Back in February, we reported on a groundbreaking pilot study that came out of Victoria University, which shed light on the unsettling truth about working in the Australian entertainment industry.
The study, which evaluated the mental health and wellbeing of Australia’s entertainment industry, found that our 25,000 entertainment industry workers are more likely to suffer from mental health issues.
However, it’s not just behind the scenes where the glamour of the music industry begins to fade. The bands and artists that we admire are often having a harder time than their fans realise, even struggling with a range of mental health problems.
It’s a largely untouched and unspoken issue that Shihad guitarist Phil Knight is committed to shining a light on with his What’s Phil Worried About Today podcast, where he chats with other musos who suffer or have suffered with mental health issues.
Phil and his guests, which have included members of Karnivool, The Angels, Regurgitator, and sleepmakeswaves, chat about how they take care of themselves and spread a message of encouragement and advice to music fans.
“I’m putting out the clarion call to find more musicians that want to come on my show and share their experiences of navigating what can be a very uncertain career choice, while also dealing with anxiety, depression, or panic disorder,” Phil tells tone Deaf.
“It’s an issue very close to my heart,” he explains.
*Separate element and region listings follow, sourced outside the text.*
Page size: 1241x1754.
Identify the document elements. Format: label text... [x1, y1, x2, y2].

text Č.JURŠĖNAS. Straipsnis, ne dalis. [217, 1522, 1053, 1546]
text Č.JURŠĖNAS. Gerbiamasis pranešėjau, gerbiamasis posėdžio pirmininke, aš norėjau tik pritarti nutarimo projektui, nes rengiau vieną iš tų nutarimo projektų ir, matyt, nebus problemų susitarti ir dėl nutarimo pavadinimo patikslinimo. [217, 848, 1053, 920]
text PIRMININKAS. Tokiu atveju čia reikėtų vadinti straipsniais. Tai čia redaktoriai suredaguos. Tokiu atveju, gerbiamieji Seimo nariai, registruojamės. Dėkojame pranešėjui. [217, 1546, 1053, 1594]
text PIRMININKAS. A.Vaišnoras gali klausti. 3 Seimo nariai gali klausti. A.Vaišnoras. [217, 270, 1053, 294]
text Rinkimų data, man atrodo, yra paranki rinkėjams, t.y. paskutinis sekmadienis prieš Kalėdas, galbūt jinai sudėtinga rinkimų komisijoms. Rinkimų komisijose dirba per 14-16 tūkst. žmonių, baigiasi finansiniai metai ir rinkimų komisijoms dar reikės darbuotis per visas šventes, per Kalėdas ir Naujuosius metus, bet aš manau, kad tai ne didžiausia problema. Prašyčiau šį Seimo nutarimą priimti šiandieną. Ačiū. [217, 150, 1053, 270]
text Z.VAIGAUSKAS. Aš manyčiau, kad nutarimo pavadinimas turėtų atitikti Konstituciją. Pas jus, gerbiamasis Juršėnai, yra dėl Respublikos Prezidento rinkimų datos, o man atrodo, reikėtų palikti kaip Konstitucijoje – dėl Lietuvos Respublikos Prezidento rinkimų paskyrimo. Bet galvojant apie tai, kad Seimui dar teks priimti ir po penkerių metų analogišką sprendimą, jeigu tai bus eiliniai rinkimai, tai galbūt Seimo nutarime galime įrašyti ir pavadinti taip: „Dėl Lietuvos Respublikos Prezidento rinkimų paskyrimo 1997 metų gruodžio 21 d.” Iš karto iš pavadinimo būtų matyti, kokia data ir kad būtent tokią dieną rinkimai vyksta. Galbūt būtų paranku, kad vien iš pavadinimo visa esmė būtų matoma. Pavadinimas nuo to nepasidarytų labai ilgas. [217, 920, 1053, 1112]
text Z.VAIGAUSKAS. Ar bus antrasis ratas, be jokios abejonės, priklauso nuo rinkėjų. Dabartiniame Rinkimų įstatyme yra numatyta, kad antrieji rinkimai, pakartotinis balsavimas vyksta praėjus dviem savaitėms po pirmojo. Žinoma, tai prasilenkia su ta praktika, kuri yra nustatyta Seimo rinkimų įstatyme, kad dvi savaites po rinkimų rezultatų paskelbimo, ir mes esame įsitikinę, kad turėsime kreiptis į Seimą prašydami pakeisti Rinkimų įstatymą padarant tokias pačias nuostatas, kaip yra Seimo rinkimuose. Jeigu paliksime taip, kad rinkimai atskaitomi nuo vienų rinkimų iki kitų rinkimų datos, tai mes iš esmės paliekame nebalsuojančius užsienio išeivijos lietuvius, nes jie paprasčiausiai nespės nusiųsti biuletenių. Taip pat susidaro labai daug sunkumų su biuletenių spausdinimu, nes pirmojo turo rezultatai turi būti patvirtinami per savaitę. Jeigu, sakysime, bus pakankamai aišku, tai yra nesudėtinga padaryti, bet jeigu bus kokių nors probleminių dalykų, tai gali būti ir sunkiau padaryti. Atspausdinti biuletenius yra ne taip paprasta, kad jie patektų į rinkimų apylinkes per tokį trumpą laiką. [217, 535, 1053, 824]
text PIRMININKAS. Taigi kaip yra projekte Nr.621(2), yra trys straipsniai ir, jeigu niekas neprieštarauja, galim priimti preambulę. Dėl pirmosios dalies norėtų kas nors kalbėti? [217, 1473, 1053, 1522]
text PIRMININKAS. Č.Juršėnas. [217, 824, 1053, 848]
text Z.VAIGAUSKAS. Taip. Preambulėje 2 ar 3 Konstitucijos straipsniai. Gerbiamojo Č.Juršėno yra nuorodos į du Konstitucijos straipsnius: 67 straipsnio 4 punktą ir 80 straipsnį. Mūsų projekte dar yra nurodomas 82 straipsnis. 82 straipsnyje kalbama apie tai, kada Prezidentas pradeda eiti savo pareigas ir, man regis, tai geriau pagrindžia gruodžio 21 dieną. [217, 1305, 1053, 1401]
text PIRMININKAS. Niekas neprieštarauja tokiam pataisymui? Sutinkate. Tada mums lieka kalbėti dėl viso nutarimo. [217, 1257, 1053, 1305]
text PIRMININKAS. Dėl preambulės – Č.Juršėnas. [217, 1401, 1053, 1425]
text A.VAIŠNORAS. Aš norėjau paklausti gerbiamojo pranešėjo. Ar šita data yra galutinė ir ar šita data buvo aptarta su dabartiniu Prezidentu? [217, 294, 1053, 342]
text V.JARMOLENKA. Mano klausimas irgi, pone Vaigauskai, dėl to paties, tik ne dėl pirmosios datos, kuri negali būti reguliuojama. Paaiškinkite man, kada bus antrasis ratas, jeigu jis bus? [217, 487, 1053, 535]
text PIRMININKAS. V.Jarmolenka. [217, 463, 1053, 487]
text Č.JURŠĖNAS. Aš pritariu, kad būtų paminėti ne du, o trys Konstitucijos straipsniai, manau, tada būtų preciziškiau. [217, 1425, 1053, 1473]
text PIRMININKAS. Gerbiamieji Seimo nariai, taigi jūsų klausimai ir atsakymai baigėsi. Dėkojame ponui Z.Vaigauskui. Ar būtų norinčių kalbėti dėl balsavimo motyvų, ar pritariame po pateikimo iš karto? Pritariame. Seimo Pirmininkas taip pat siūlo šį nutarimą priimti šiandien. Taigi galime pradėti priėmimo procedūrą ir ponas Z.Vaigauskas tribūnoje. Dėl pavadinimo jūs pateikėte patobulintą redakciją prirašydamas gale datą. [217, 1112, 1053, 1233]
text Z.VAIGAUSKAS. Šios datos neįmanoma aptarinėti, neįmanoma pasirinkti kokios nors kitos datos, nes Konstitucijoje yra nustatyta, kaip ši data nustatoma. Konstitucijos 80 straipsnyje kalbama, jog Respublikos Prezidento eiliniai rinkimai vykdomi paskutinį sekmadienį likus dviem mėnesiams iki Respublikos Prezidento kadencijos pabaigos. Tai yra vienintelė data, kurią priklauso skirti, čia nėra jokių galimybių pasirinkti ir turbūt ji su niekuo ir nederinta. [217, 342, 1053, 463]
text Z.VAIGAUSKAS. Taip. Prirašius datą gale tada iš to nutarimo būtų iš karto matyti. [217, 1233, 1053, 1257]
So, what did a 25-year music career in one of New Zealand’s biggest bands do to Phil’s brain? “Well, actually, I think I was pretty mental beforehand to be honest,” Phil jokes.
“But by being a professional musician for most of my life, and suffering anxiety and depression during that time, the two things can’t help but be completely intertwined,” he explains.
“I’ve had an amazing rock’n’roll journey as the lead guitarist in Shihad. Lots of ups, and a couple of downs. I wouldn’t change it for the world.” However, Phil admits that the life of a musician is rife with mental health “traps”.
“To start with, having an endless supply of free alcohol wherever you play can be a recipe for disaster if you have a genetic or nurtured tendency toward addiction. You don’t need me to read out the roll call of musos that have fallen down that hole.”
“And piling drugs and alcohol on top of any emotional instability can create a ticking time bomb. Not knowing where that next bit of income is going to come from can [also] be a very unsettling and destabilizing way to live.”
“The uncertainty of not knowing when that next ‘paying’ show or tour is going to eventuate can create a sense of panic. Also, putting all your hard work into a tour that loses money can be a fun small business concept to try and justify.”
“Most likely, at some stage during your career, you’re going to have to juggle a day job with going away to play shows,” says Phil. “Pissing off employers and losing paid work to get time off for what you were born to do can be a great source of stress.”
“Also, going from town to town whilst touring and not having a geographical grounding, as well as friends and family to go back to every night, can be very trying on the human soul.”
“Throw into that mix the break-up of a relationship with a partner that’s sick of being with someone that’s never home, and it can make for a very lonely life at times.”
“But we do this all for the love of rock’n’roll, at the end of the day. Well that’s where it’s got to start anyway. And that’s probably where it will end for most of us too.”
“Maybe you’re one of the lucky ones that doesn’t find any of this stuff stressful in your chosen career. But if you’re a musician that’s struggling or has recovered from anxiety, depression or panic disorder and you want to share your experience on my podcast, get in touch.”